Interleaving sparse sorted arrays

Question

I've got a set of lists of events. The events always happen in a given order, but not every event always happens. Here's an example input:

[[ do, re, fa, ti ],
 [ do, re, mi ],
 [ do, la, ti, za ],
 [ mi, fa ],
 [ re, so, za ]]

The input values don't have any inherent order. They're actually messages like "creating symlinks" and "reindexing search". They're sorted in the individual list, but there's no way to look at only 'fa' in the first list and 'mi' in the second and determine which comes before the other.

I'd like to be able to take that input and generate a sorted list of all events:

[ do, re, mi, fa, so, la, ti, za ]

or better yet, some information about each event, like a count:

[ [do, 3], [re, 3], [mi, 2],
  [fa, 2], [so, 1], [la, 1],
  [ti, 1], [za, 2] ]

Is there a name for what I'm doing? Are there accepted algorithms? I'm writing this in Perl, if that matters, but pseudocode will do.

I know that given my example input, I probably can't be guaranteed of the "right" order. But my real input has tons more datapoints, and I feel confident that with some cleverness it'll be 95% right (which is really all I need). I just don't want to re-invent the wheel if I don't have to.

Should be pretty easy in perl - use a hash to do the counting up, then sort the keys and pull out exactly what you want. — Cascabel, Jul 09 '10 at 18:36
@Jefromi, unless I misunderstand OP is saying there is no ordering defined on the keys... — tzaman, Jul 09 '10 at 18:46
As I say, the values aren't inherently sortable. I've changed them from A-H to "do", "re", etc, to make that more obvious. — Plutor, Jul 09 '10 at 18:48
I am not getting it: What determines the fact that `do` comes before `re` and `za` is last? — Sinan Ünür, Jul 09 '10 at 18:52
@Plutor - do you know the names of all possible events?
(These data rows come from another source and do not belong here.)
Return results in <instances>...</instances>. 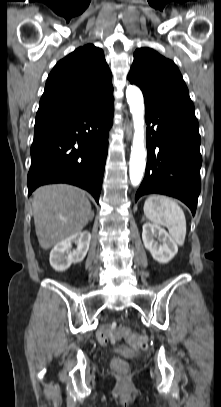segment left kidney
Returning <instances> with one entry per match:
<instances>
[{
  "mask_svg": "<svg viewBox=\"0 0 221 407\" xmlns=\"http://www.w3.org/2000/svg\"><path fill=\"white\" fill-rule=\"evenodd\" d=\"M159 238V243L154 240ZM142 240L145 248L159 263H168L178 252L175 240L157 224L146 222L143 225Z\"/></svg>",
  "mask_w": 221,
  "mask_h": 407,
  "instance_id": "5707ae66",
  "label": "left kidney"
}]
</instances>
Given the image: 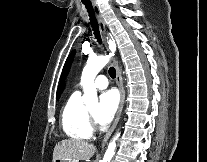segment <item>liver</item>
<instances>
[{
    "instance_id": "6515ba94",
    "label": "liver",
    "mask_w": 207,
    "mask_h": 162,
    "mask_svg": "<svg viewBox=\"0 0 207 162\" xmlns=\"http://www.w3.org/2000/svg\"><path fill=\"white\" fill-rule=\"evenodd\" d=\"M96 147L87 141L78 139H65L57 143L53 151V162L55 160H89L95 153Z\"/></svg>"
}]
</instances>
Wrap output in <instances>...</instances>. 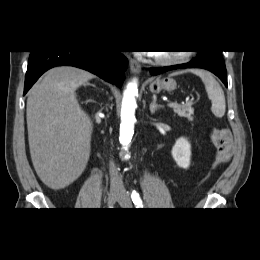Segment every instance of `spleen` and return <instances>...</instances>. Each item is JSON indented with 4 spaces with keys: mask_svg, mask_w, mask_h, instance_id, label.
Here are the masks:
<instances>
[{
    "mask_svg": "<svg viewBox=\"0 0 260 260\" xmlns=\"http://www.w3.org/2000/svg\"><path fill=\"white\" fill-rule=\"evenodd\" d=\"M190 71L199 76L204 83L208 98L211 100L212 103V113L218 118L223 117L226 110V103L223 90L219 83L209 72L200 69H193ZM180 73L181 72H175L171 74V76H175Z\"/></svg>",
    "mask_w": 260,
    "mask_h": 260,
    "instance_id": "spleen-1",
    "label": "spleen"
}]
</instances>
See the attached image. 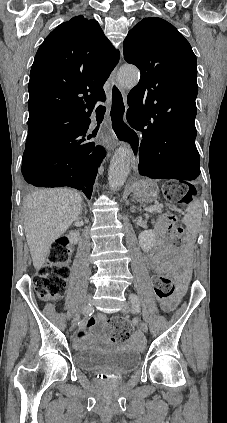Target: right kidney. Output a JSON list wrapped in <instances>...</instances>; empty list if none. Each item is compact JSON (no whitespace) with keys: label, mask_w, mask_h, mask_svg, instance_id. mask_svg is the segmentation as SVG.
<instances>
[{"label":"right kidney","mask_w":227,"mask_h":423,"mask_svg":"<svg viewBox=\"0 0 227 423\" xmlns=\"http://www.w3.org/2000/svg\"><path fill=\"white\" fill-rule=\"evenodd\" d=\"M67 239L69 243H78L80 239V231H78V229H72V231H69Z\"/></svg>","instance_id":"right-kidney-1"}]
</instances>
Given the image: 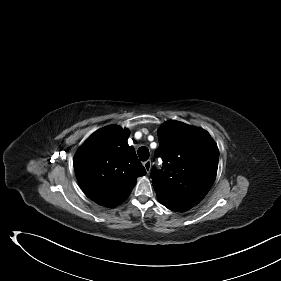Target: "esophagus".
Segmentation results:
<instances>
[{"label":"esophagus","mask_w":281,"mask_h":281,"mask_svg":"<svg viewBox=\"0 0 281 281\" xmlns=\"http://www.w3.org/2000/svg\"><path fill=\"white\" fill-rule=\"evenodd\" d=\"M143 166L146 170L147 173H149L150 169H151V161L150 160H147L143 163Z\"/></svg>","instance_id":"34e87169"}]
</instances>
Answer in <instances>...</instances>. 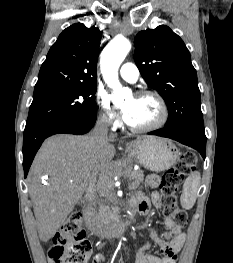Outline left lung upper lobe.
Returning <instances> with one entry per match:
<instances>
[{
    "label": "left lung upper lobe",
    "mask_w": 233,
    "mask_h": 263,
    "mask_svg": "<svg viewBox=\"0 0 233 263\" xmlns=\"http://www.w3.org/2000/svg\"><path fill=\"white\" fill-rule=\"evenodd\" d=\"M134 60L147 84L167 104L164 127L205 134L196 70L182 39L165 25L141 31L135 37Z\"/></svg>",
    "instance_id": "5c2ea615"
}]
</instances>
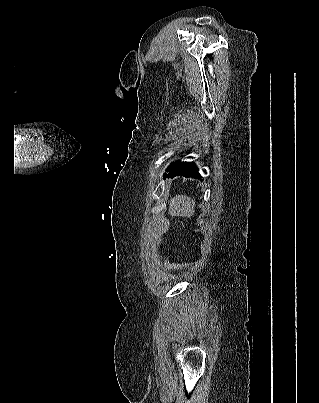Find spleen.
Returning <instances> with one entry per match:
<instances>
[{"instance_id": "1", "label": "spleen", "mask_w": 319, "mask_h": 403, "mask_svg": "<svg viewBox=\"0 0 319 403\" xmlns=\"http://www.w3.org/2000/svg\"><path fill=\"white\" fill-rule=\"evenodd\" d=\"M168 212L171 216L191 217L195 213V200L186 195H176L170 200Z\"/></svg>"}]
</instances>
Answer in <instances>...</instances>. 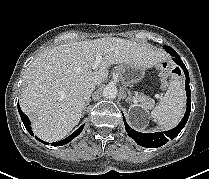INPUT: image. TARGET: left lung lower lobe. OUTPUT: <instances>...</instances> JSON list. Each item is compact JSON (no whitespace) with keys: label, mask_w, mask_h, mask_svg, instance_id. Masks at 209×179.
Instances as JSON below:
<instances>
[{"label":"left lung lower lobe","mask_w":209,"mask_h":179,"mask_svg":"<svg viewBox=\"0 0 209 179\" xmlns=\"http://www.w3.org/2000/svg\"><path fill=\"white\" fill-rule=\"evenodd\" d=\"M165 50L173 56V60L178 64L184 71L186 76L185 86L187 93V109L182 121L173 129L165 132H156V133H140L132 128H130L127 122L124 119V124L128 135L135 140V142L143 147L147 148H157L168 142L169 139H174L180 131L184 128L191 111V90L189 86V73L184 63L178 56V54L169 46H164Z\"/></svg>","instance_id":"obj_1"}]
</instances>
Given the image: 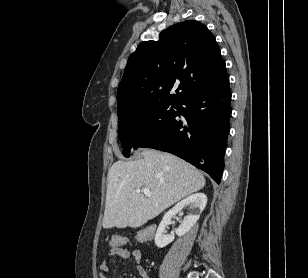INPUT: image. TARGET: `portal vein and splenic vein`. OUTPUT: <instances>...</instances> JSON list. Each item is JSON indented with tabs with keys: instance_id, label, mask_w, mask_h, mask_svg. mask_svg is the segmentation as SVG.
<instances>
[{
	"instance_id": "18ae733b",
	"label": "portal vein and splenic vein",
	"mask_w": 308,
	"mask_h": 278,
	"mask_svg": "<svg viewBox=\"0 0 308 278\" xmlns=\"http://www.w3.org/2000/svg\"><path fill=\"white\" fill-rule=\"evenodd\" d=\"M135 192L136 193L143 192L146 196L151 197V192H150V189L148 187H144L141 190L138 189Z\"/></svg>"
}]
</instances>
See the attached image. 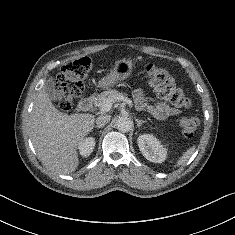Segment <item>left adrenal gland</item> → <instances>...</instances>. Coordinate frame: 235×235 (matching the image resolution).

Because if you have that, and they're guaranteed to occur in some specific order, then you have an ordering. — tzaman, Jul 09 '10 at 18:55
"do" comes before "re" in all input lists that contain both of them. "za" isn't necessarily last, but it always comes after "do", "la", "ti", "re", and "so", since it's after those ones in the input lists. — Plutor, Jul 09 '10 at 18:55
@tzaman - I know the names and order of _most_ of the events, but many of them are programmatically generated. It might be possible to do the in-advance ordering, but I was hoping a smart algorithm could save me the work. — Plutor, Jul 09 '10 at 18:58
I liked it better when the question was using A,B,C; not, do-re-mi — vol7ron, Jul 09 '10 at 20:35
@tzaman: Oh. The question implied that an ordering existed by saying "sorted list of all events". I didn't quite realize that the point of the question was to determine the ordering. — Cascabel, Jul 09 '10 at 22:47
You should have opened up a new question for this. The answers here all pertain to the old question and now this is cluttered with answers to different questions. — , Jul 10 '10 at 17:38
In order to sort, you need something to sort by. What it seems like you want is a relational rules algorithm to do the sort. **Example:** `do` always comes before `re`, `fa` always comes after `re`. So when we sort the list, apply the algorithm to the unordered list and hopefully have a set that looks like: *do*, *re*, mi, *fa*. -- Yes, you'll need 1 process to scan the unordered list for the positions/rules and the next to uniquely sort that list. — , Jul 10 '10 at 17:42
**Does the pattern/events ever repeat in the same array?** example: [ *do*, *re*, *mi*, ... *za*, *do*, *re* ],[ *do*, *mi*, *fa* ],[ *la*, *ti*, *za*, *do* ] — vol7ron, Jul 10 '10 at 23:50

score 3 · Answer 1 · edited Jul 09 '10 at 19:29

3

Theoretically speaking, let me suggest the following algorithm:

Build a directed graph.
For each input [ X, Y, Z ], create the edges X->Y and Y->Z if they're not already there.
Perform a topological sorting of the graph.
Voila!

PS
This is only assuming that all events occur in a specific order (always!). If that's not the case, the problem becomes NP-Complete.

PPS
And just so that you have something useful: Sort::Topological (don't know if it actually works but it seems right)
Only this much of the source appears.